Immunotherapy for children with sarcoma

10 Jul 2023

July is Sarcoma Awareness month – a time for learning more about sarcoma and its impact. In this blog, we introduce an exciting new research project investigating the potential use of immunotherapy to help children with sarcoma.

Sarcoma in children

Sarcomas are tumours of the bones, cartilage and other connective tissues. Because these tumours tend to grow very aggressively, they often require intensive treatment, including highly toxic chemotherapy. Not only does such intensive therapy often result in serious side-effects, it is by no means guaranteed to be effective.

“While cure rates for some childhood cancers such as leukaemia have gone up significantly over the years, cure rates for most types of sarcoma have stagnated,” explains Dr Klaartje Somers, Senior Scientist in our Molecular Targets and Cancer Therapeutics Theme.

“Too many children with sarcoma are dying, and those who survive are often left with serious health issues as a result of their treatment. We desperately need new treatment strategies for these kids.”

Why immunotherapy?

Some years back, it was discovered that our immune system − our body’s natural defence system against disease-causing organisms like bacteria and viruses − is capable of targeting cancer cells. Since then, scientists have been trying to find a way to harness the immune system to fight cancer.

“Using immunotherapy, we can make treatment much more specific to cancer cells, and because of this, less damage is done to healthy cells,” explains Klaartje. “So first and foremost, immunotherapy promises to be much safer than chemotherapy. It could also prove to be a useful alternative treatment in cases where a child’s cancer has become resistant to chemotherapy.”

CAR-T cell therapy

Recently, Klaartje was successful in attracting major Cancer Council NSW funding to support her research into immunotherapy for solid tumours in children. Specifically, she is working on a type of immunotherapy known as ‘CAR-T cell therapy’.

In CAR-T cell therapy, specialised immune cells called T cells are taken from the patient’s blood (or that of a donor) and engineered in the lab, so they are able to recognise and destroy cancer cells when put in the patient’s body. The letters ‘CAR’ stand for chimeric antigen receptor, and reflect the type of receptor the modified T cells express so they can target the cancer cells.

Overcoming obstacles

“CAR-T-cell therapy is one of the most commonly used immunotherapies in kids, but so far it’s been exclusively used for the treatment of blood cancers,” explains Klaartje.

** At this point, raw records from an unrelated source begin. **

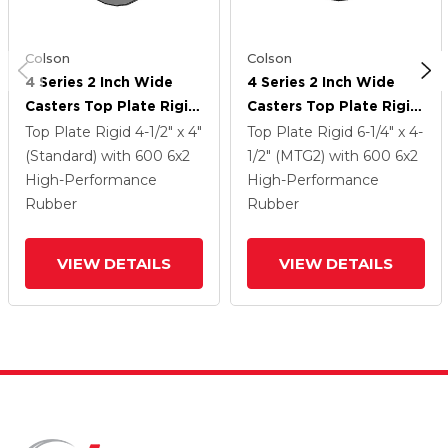
Colson
Colson
4 Series 2 Inch Wide
4 Series 2 Inch Wide
Casters Top Plate Rigid
Casters Top Plate Rigid
Caster With 6 X 2
Caster With 6 X 2
Top Plate Rigid
4-1/2" x 4"
Top Plate Rigid
6-1/4" x 4-
Performa Rubber
Performa Rubber
(Standard)
with 600
6
x2
1/2" (MTG2)
with 600
6
x2
(Flat/Grey) Wheel
(Flat/Grey) Wheel
High-Performance
High-Performance
Rubber
Rubber
VIEW DETAILS
VIEW DETAILS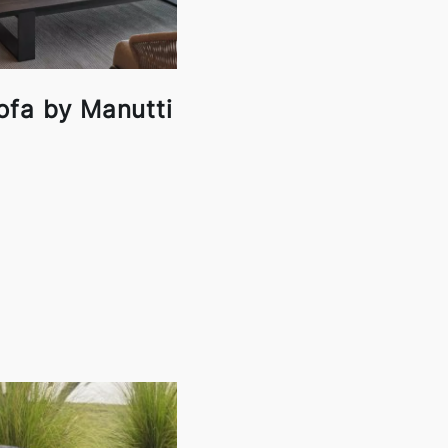
ofa by Manutti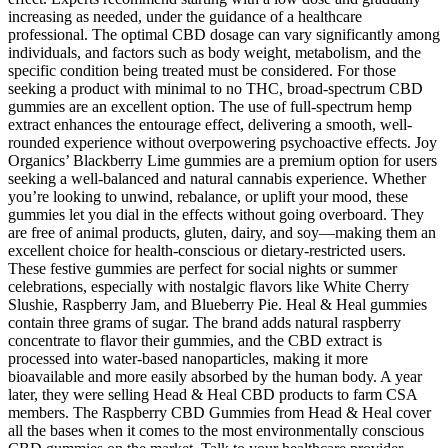
increasing as needed, under the guidance of a healthcare
professional. The optimal CBD dosage can vary significantly among
individuals, and factors such as body weight, metabolism, and the
specific condition being treated must be considered. For those
seeking a product with minimal to no THC, broad-spectrum CBD
gummies are an excellent option. The use of full-spectrum hemp
extract enhances the entourage effect, delivering a smooth, well-
rounded experience without overpowering psychoactive effects. Joy
Organics’ Blackberry Lime gummies are a premium option for users
seeking a well-balanced and natural cannabis experience. Whether
you’re looking to unwind, rebalance, or uplift your mood, these
gummies let you dial in the effects without going overboard. They
are free of animal products, gluten, dairy, and soy—making them an
excellent choice for health-conscious or dietary-restricted users.
These festive gummies are perfect for social nights or summer
celebrations, especially with nostalgic flavors like White Cherry
Slushie, Raspberry Jam, and Blueberry Pie. Heal & Heal gummies
contain three grams of sugar. The brand adds natural raspberry
concentrate to flavor their gummies, and the CBD extract is
processed into water-based nanoparticles, making it more
bioavailable and more easily absorbed by the human body. A year
later, they were selling Head & Heal CBD products to farm CSA
members. The Raspberry CBD Gummies from Head & Heal cover
all the bases when it comes to the most environmentally conscious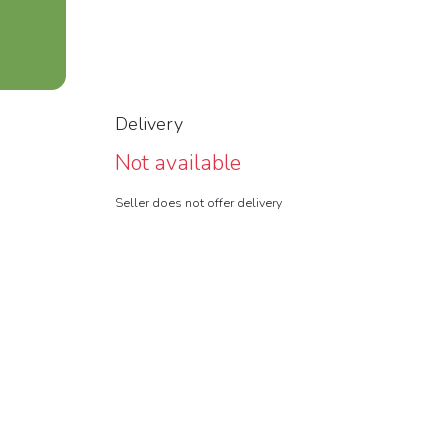
Delivery
Not available
Seller does not offer delivery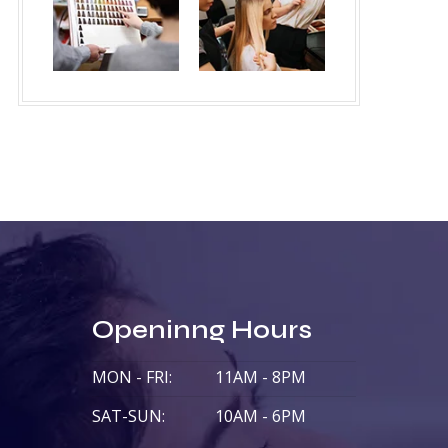
Openinng Hours
MON - FRI:
11AM - 8PM
SAT-SUN:
10AM - 6PM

“At the moment, CAR-T cells don’t work well with solid tumours. This is partly because they can’t penetrate the cancerous tissue, and partly because these tumours tend to be quite immunosuppressive, and that’s due to the nature of the tumour microenvironment, or TME [the cells surrounding the tumour].”

Klaartje and her team are working on overcoming those barriers by using special drugs to prime the TME − putting the cancer cells under stress and helping make the tumour more permissive for CAR-T cells to enter − before injecting the cells.

“This is the first time that these drugs have been used for this purpose, to the best of my knowledge,” she shares. “We have a few different drugs to work with, so I’m optimistic about the results we can achieve.”

The team is working closely with Dr Deborah Meyran and colleagues at the Peter MacCallum Cancer Centre to generate CAR-T cells that have been specifically designed to target cancers in children, rather than adults.

Making progress

Recently, Klaartje and her team were able to show that their new technique of using primer drugs to rewire the TME can successfully change the TME in neuroblastoma tumours. Now, they are working on using the same technique with sarcomas.

After working out optimal drug doses and time points for administration, they then plan to test their approach in living models of cancer – mice that have been specially bred for such experiments – to find out if the immunotherapy is more effective and better tolerated than standard therapy.

Looking to the future, Klaartje says she has high hopes about what this research can achieve. “I would love to see this new generation of CAR-T cells move into the clinic and make a real difference for kids with sarcoma and other high-risk solid tumours.”

“It might even be that immunotherapy becomes a first-line therapy in the future, taking the place of chemotherapy. That would be amazing!”